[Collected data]
------------------------------------------------------------
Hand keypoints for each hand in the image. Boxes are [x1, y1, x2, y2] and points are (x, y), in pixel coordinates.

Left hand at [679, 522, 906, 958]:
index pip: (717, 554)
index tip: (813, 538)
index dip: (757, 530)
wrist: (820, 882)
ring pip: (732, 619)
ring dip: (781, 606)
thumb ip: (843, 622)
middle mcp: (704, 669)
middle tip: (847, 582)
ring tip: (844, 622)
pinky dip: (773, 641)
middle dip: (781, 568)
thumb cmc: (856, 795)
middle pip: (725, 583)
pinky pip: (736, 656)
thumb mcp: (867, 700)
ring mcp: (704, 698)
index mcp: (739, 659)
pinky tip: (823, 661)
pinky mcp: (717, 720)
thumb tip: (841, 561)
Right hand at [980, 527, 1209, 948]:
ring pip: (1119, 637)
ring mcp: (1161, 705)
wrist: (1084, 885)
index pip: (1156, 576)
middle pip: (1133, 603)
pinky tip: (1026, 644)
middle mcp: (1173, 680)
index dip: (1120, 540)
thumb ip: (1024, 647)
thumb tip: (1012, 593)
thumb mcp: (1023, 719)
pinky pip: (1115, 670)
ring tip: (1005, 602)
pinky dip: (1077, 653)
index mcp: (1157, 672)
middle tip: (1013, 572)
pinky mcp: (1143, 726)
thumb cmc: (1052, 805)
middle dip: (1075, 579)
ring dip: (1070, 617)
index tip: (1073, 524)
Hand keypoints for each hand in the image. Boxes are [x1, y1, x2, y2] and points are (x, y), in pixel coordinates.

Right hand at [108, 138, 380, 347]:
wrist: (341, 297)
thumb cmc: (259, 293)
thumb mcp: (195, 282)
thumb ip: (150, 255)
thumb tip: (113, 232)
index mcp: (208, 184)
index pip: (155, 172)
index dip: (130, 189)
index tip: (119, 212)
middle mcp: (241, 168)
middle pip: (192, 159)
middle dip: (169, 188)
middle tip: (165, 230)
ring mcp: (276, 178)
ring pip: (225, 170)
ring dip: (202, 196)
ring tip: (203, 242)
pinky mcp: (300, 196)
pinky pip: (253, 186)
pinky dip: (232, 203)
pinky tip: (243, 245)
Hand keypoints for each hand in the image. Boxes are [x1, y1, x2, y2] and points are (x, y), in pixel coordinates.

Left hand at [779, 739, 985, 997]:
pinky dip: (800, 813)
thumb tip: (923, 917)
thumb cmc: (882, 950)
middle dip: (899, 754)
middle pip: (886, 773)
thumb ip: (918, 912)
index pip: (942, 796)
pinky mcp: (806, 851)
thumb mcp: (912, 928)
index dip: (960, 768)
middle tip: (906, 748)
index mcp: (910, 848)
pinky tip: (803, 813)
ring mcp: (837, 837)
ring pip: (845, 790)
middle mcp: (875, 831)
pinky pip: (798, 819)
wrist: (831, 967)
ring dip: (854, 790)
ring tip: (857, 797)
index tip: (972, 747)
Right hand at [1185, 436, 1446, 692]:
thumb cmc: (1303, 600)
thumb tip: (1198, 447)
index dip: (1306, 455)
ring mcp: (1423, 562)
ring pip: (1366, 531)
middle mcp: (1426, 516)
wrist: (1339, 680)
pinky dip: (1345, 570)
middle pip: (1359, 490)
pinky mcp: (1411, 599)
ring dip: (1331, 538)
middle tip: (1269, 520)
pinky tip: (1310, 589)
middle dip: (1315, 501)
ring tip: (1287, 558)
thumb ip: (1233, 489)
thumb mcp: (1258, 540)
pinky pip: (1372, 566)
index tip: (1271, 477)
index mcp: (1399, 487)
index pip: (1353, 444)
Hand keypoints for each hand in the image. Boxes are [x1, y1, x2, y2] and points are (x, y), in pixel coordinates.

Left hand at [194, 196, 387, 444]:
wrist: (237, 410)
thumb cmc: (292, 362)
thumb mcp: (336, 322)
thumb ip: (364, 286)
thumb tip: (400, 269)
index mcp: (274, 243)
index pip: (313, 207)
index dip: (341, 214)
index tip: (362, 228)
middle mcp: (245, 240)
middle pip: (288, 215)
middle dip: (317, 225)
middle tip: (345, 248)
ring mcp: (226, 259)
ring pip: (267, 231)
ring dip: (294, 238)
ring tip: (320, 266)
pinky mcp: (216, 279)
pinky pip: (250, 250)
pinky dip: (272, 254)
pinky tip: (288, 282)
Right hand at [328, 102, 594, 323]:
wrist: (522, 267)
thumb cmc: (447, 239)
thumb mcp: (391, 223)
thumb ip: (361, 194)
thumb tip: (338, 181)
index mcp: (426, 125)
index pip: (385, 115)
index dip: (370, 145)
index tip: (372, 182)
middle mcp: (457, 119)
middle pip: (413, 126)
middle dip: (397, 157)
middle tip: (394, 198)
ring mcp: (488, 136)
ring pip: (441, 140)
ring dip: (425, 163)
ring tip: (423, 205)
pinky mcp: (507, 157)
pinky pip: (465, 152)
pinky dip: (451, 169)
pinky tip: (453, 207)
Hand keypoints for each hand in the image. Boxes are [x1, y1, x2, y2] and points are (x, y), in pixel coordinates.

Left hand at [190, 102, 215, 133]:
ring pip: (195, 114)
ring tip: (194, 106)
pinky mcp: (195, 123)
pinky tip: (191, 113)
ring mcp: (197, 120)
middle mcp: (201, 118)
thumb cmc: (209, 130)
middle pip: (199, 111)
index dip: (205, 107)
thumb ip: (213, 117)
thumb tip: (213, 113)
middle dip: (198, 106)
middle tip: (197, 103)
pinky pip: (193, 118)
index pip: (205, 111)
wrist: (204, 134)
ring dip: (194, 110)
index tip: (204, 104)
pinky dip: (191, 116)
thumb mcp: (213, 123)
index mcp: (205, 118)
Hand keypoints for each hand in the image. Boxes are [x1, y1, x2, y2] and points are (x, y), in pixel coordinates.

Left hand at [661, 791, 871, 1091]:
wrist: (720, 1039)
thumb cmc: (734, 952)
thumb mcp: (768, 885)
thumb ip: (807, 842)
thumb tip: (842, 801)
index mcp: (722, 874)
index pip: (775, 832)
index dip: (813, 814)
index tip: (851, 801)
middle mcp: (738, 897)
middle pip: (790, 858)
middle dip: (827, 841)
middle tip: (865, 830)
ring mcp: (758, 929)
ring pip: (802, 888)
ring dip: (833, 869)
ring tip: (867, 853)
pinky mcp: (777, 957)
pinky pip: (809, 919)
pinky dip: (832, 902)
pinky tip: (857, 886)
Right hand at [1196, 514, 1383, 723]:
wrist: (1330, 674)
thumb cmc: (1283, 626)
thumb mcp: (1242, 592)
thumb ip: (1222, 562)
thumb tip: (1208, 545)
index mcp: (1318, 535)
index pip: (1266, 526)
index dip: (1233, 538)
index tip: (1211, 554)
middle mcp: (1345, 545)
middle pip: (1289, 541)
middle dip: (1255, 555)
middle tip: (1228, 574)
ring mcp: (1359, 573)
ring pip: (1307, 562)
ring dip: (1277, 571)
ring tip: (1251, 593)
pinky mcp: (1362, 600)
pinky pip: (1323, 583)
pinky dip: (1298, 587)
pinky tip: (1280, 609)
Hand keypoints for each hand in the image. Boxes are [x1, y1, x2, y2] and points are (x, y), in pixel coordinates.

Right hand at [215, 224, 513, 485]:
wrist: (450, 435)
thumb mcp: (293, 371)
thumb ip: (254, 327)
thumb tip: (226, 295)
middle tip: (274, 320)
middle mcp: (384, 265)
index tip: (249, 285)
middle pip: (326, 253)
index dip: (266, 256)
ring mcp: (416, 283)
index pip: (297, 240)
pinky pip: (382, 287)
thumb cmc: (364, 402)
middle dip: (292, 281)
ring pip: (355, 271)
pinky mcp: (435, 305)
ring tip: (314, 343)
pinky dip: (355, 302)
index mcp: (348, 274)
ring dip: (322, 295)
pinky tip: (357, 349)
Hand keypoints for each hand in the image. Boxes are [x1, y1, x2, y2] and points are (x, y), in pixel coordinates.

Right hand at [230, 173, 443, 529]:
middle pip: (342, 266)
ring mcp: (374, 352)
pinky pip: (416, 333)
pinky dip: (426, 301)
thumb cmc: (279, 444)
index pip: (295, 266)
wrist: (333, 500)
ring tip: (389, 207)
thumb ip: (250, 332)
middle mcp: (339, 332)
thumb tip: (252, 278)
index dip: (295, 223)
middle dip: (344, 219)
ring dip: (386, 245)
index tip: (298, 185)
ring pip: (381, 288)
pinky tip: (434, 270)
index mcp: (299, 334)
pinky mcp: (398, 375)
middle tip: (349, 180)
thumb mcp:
------------------------------------------------------------
▸ **Work item**:
Only the lines from the one containing "pinky pip: (416, 333)" through the end of the records above belong in the answer, each exactly as written.

▸ **Problem solution**:
pinky pip: (416, 333)
pinky dip: (426, 301)
thumb cmc: (279, 444)
index pip: (295, 266)
wrist: (333, 500)
ring tip: (389, 207)
thumb ip: (250, 332)
middle mcp: (339, 332)
thumb tip: (252, 278)
index dip: (295, 223)
middle dip: (344, 219)
ring dip: (386, 245)
index tip: (298, 185)
ring pip: (381, 288)
pinky tip: (434, 270)
index mcp: (299, 334)
pinky mcp: (398, 375)
middle tip: (349, 180)
thumb mcp:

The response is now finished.